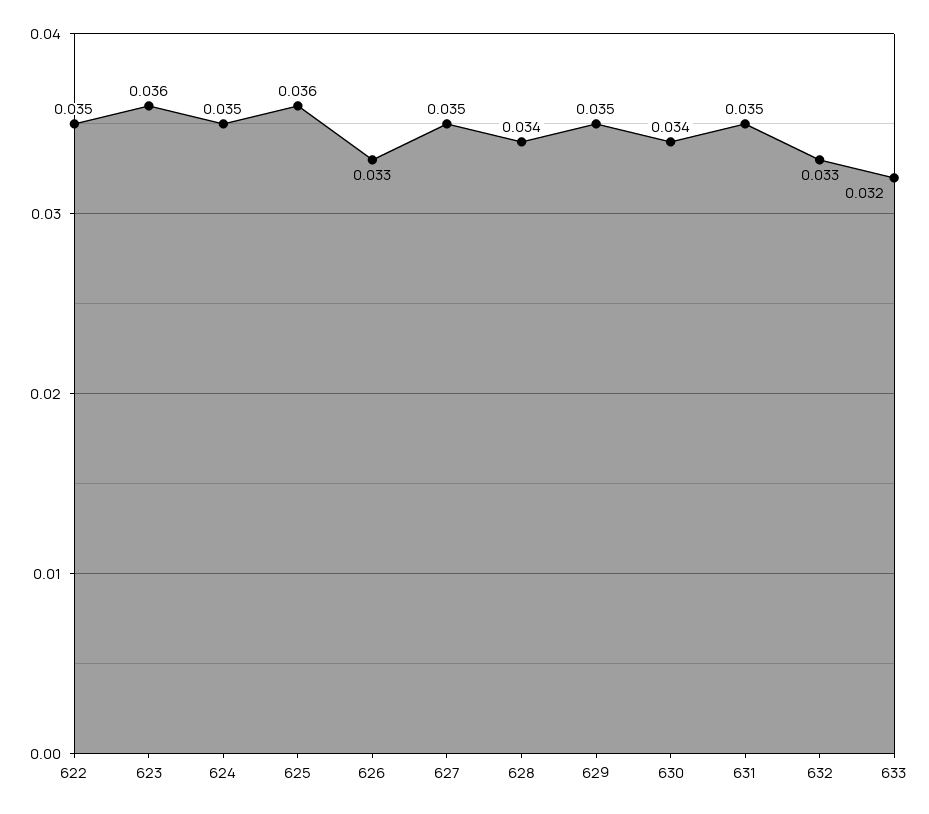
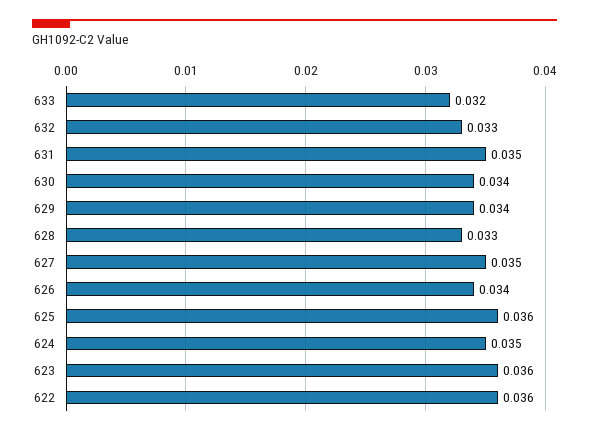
  {
-   "622": 0.035,
+   "622": 0.036,
    "623": 0.036,
    "624": 0.035,
    "625": 0.036,
-   "626": 0.033,
+   "626": 0.034,
    "627": 0.035,
-   "628": 0.034,
+   "628": 0.033,
-   "629": 0.035,
+   "629": 0.034,
    "630": 0.034,
    "631": 0.035,
    "632": 0.033,
    "633": 0.032
  }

## WHAT YOU ARE ASKED TO DO:
Please output the entries above exactly, leaving out every picture.

## WRITTEN RESPONSE:
  {
-   "622": 0.035,
+   "622": 0.036,
    "623": 0.036,
    "624": 0.035,
    "625": 0.036,
-   "626": 0.033,
+   "626": 0.034,
    "627": 0.035,
-   "628": 0.034,
+   "628": 0.033,
-   "629": 0.035,
+   "629": 0.034,
    "630": 0.034,
    "631": 0.035,
    "632": 0.033,
    "633": 0.032
  }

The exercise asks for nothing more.